**Document excerpt:**
········

As LNG supply tightens, uncertainty mounts
Forecasts for the growth of LNG – ranging from a bullish 7% a year to a stratospheric 10% – look increasingly unrealistic in a supply-constrained world, writes Alex Forbes
OFFSHORE Teesside in northeastern England there is an innovative new liquefied natural gas (LNG) importation facility – Excelerate's GasPort project. It was commissioned in February, but, after receiving an initial cargo that was used to get the facility up and running (5% of a carrier's-worth from Trinidad) it has lain idle.
Southwards, in the Thames estuary, the operators of the Isle of Grain regasification project could, until last month, have been forgiven for having forgotten what an LNG carrier looked like. The cargo that unloaded in the middle of October was the first to arrive since July and only the 11th to arrive this year.
Moving westwards into south Wales, two large regasification facilities are under construction at Milford Haven. Dragon is due on stream before the end of the year and the South Hook terminal should be commissioned by the middle of next year – but no-one is sure how much LNG they will regasify. What seems highly likely is that neither will work at anything like capacity in the first year of operation and probably for much longer.
So why is it – after so much hullabaloo about the future role of LNG in the now import-dependent UK market – that these expensive new projects appear to be so little needed? And what are the implications for the wider LNG industry?
Of the various factors at work, some are specific to the UK market. Others relate to wider issues of how the LNG industry is developing in the context of global natural gas – and indeed energy – markets. The bullishness of 2004 and 2005 has been tempered in 2006 and 2007 by concerns that LNG growth will be constrained by supply. This is not just affecting forecasts of LNG production growth to 2020, but also causing developers of proposed regasification terminals to reconsider their positions.
The situation in the UK is the result of a surprisingly sudden realisation in the early years of this decade that a country that used to be a net gas exporter was becoming a net importer because of declining indigenous production.
Such was the level of concern about gas supply that even regulators battle-hardened by the fight to liberalise markets readily offered derogations from third-party access requirements for most new import-infrastructure projects. What followed was a rush to construct new gas-importation capacity in the form of both pipelines and LNG regasification facilities.

········

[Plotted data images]

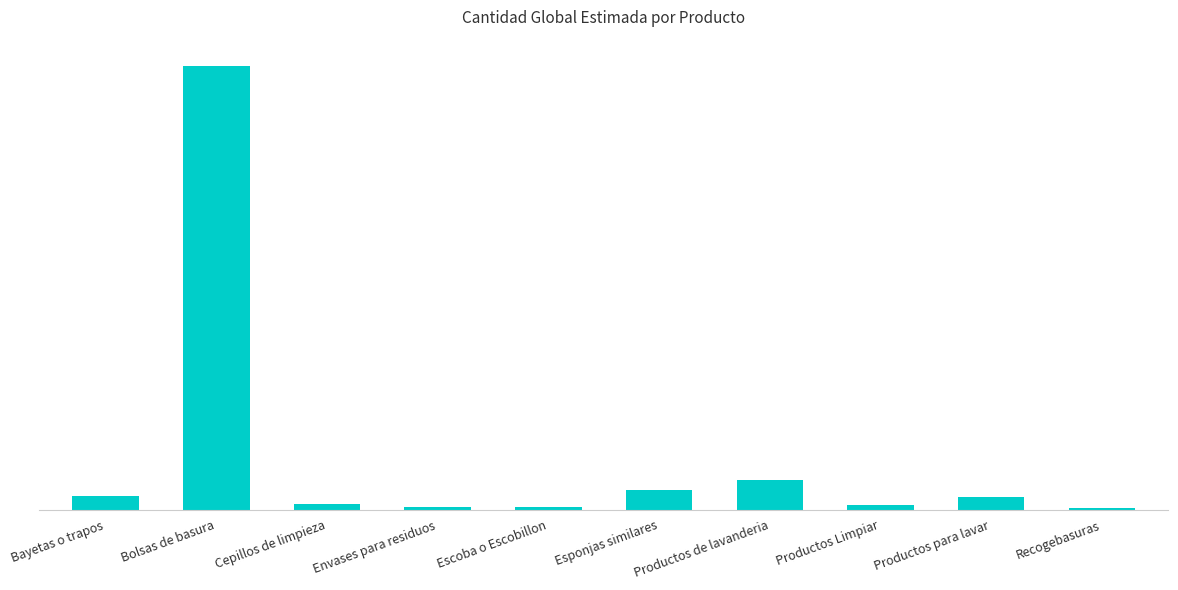

What is the greatest value displayed?

192000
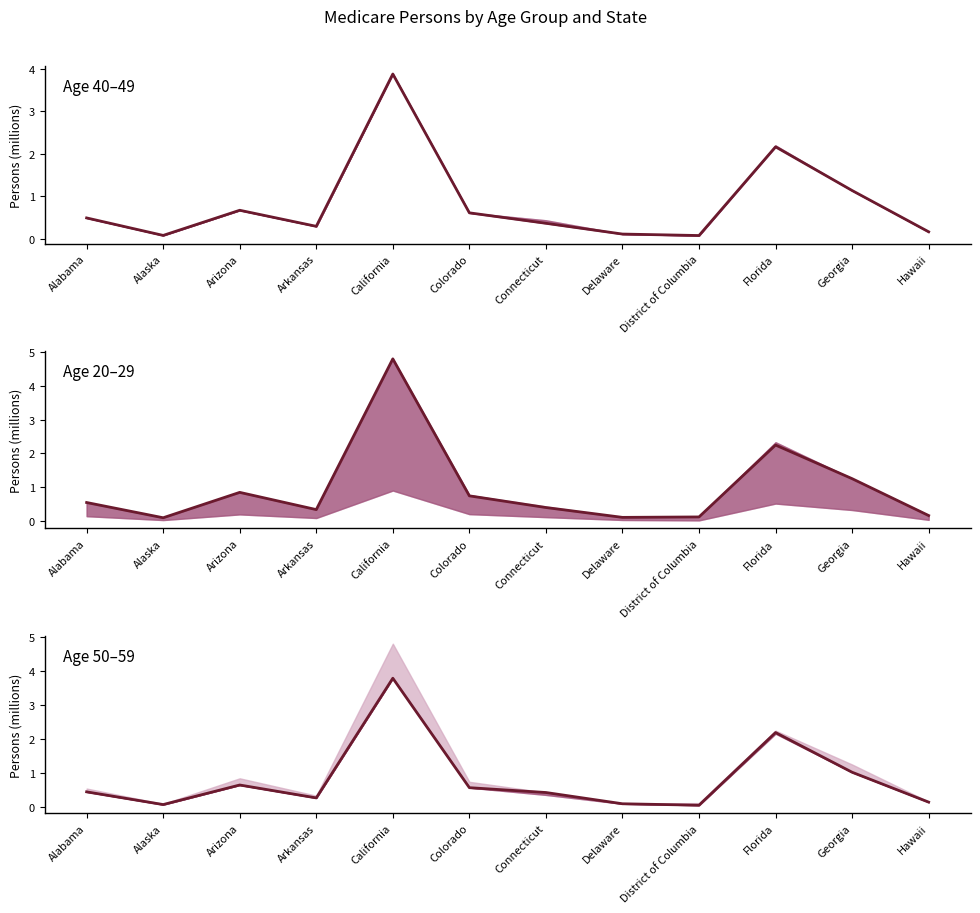

In Age 50–59, how many points are lower than both neighbors (excluding endpoints)?

3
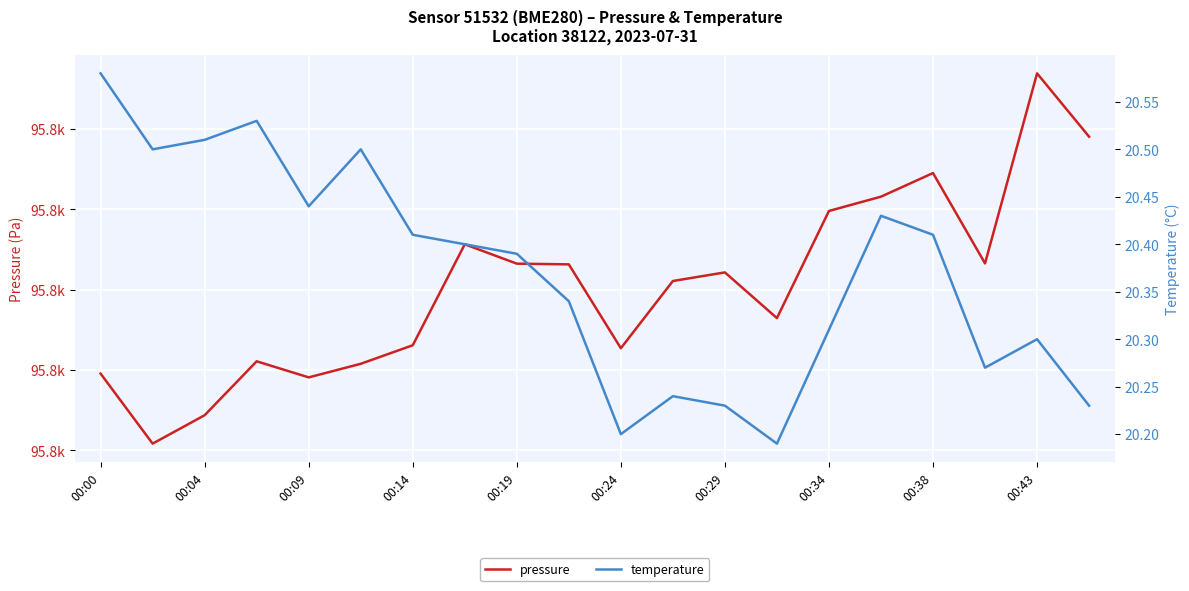

What is the maximum value shown in the chart?

95796.9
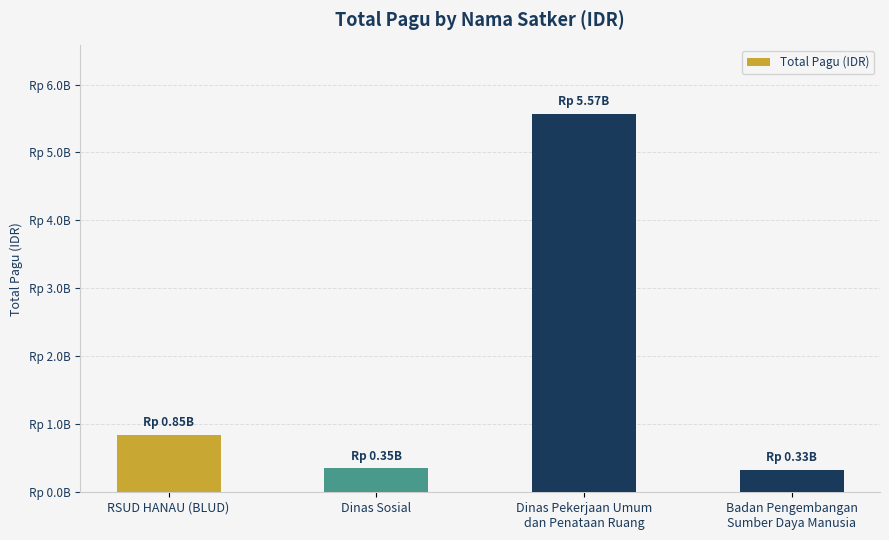

What is the difference between the maximum and minimum values?

5238105969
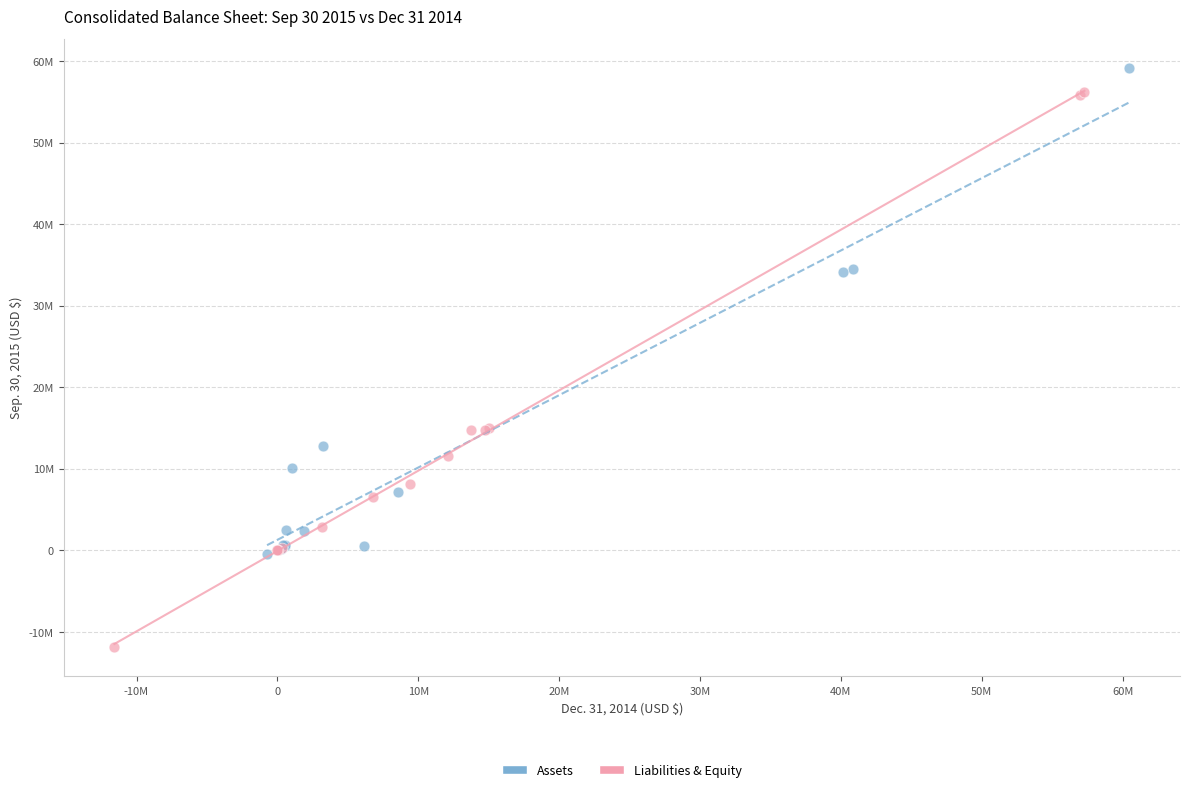

Which series has the largest Y range (max minus min)?

Liabilities & Equity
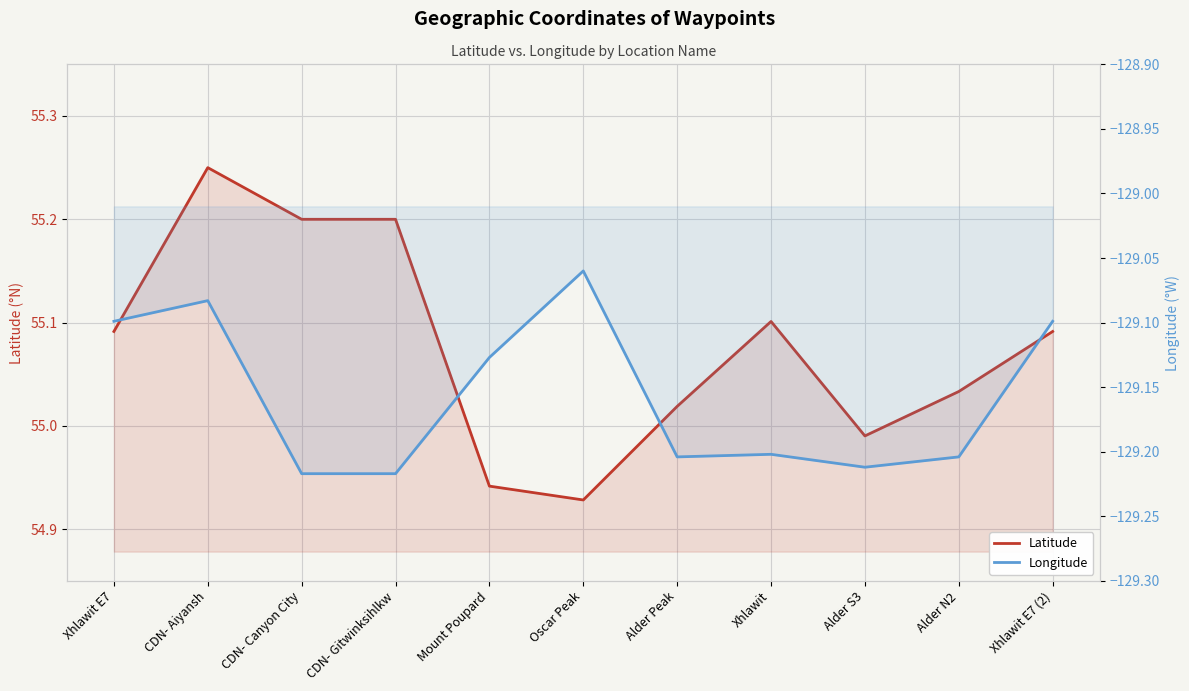

At which category does Longitude reach its first local valley?

Alder Peak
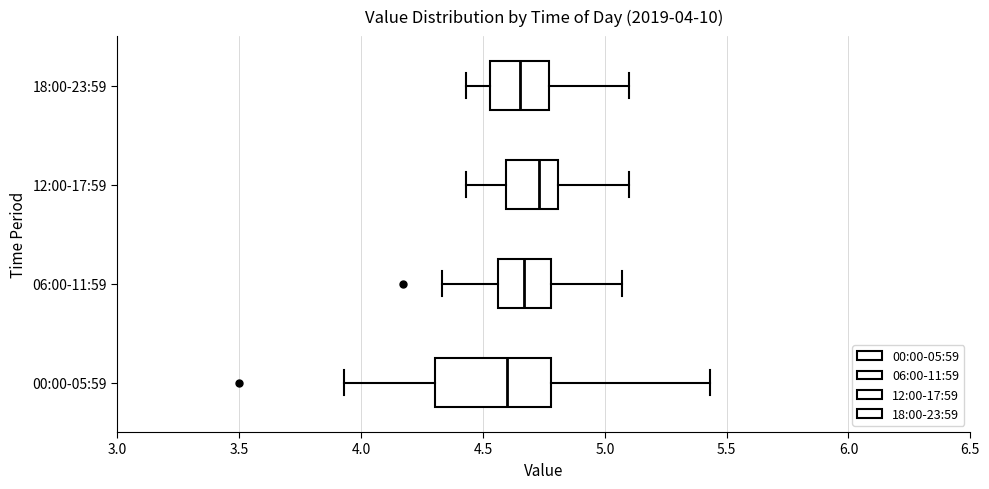

Which box is the widest, from its left edge to its right edge?

00:00-05:59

········

**Tasks:**
• a. Reproduce verbatim everything in the LNG supply article from "Moving westwards into" down to "for much longer.".
• b. Which LNG importation or regasification facilities in the UK does the LNG supply article name?
• c. Carry the article on LNG supply forward from its final sentence.

**Results by task:**
• a.
Moving westwards into south Wales, two large regasification facilities are under construction at Milford Haven. Dragon is due on stream before the end of the year and the South Hook terminal should be commissioned by the middle of next year – but no-one is sure how much LNG they will regasify. What seems highly likely is that neither will work at anything like capacity in the first year of operation and probably for much longer.

• b.
- Excelerate's GasPort project
- Isle of Grain
- Dragon
- South Hook

• c.
Today, the UK market is flooded by new import capacity. The 3.3m tonnes a year (t/y) Isle of Grain LNG facility, which came on stream in July 2005, was quickly followed in the autumn of that year by the 15bn cubic metres a year (cm/y) Balgzand Bacton Line from the Netherlands. In October 2006, the first phase of the 20bn cm/y Langeled pipeline from Norway began operation. The GasPort LNG facility in Teesside, which came on stream in February of this year, has been followed this autumn by the second phase of Langeled and the little-known, but significant, 10bn cm/y Tampen Link pipeline connecting the Norwegian and UK offshore networks.
For now, at least, the pipelines appear to have the upper hand. This is partly because pipeline supply still tends to be less costly than LNG. But, in a globalising gas world, other factors are coming into play: tightening LNG supply; high oil prices; changing weather patterns; and acts of god, such as the earthquake in Japan earlier this year that led to the emergency shut-down of Tokyo Electric Power's 8 gigawatt nuclear power plant at Kashiwazaki-Kariwa– an important driver in spot/short-term LNG trading for much of 2007.
Of these factors, the one driving perceptions of LNG development more than any other is the tightening of supply – in the long, medium and even short term. At the start of 2006, expectations were high that the year would see a series of final investment decisions (FIDs) on greenfield and expansion liquefaction projects. By the end of the year, it was being widely reported that not one of these projects had reached FID. This was not strictly correct – Peru LNG reached FID in late December – but the general trend was clear.
Three new projects in two years
So far in 2007, with the year coming to a close, Australia's Pluto LNG has reached FID, while Sonatrach has finally awarded the engineering, procurement and construction (EPC) contract for the new train that will replace those destroyed in an explosion at the Skikda complex in 2004 (a project generally referred to as the Skikda re-build). That makes just three new liquefaction projects sanctioned in almost two years.
The scarcity of liquefaction projects reaching FID over the past two years has raised concerns about how burgeoning demand for LNG will be met from 2010 onwards, given that it is taking around four years to bring liquefaction projects on stream from the award of EPC contracts.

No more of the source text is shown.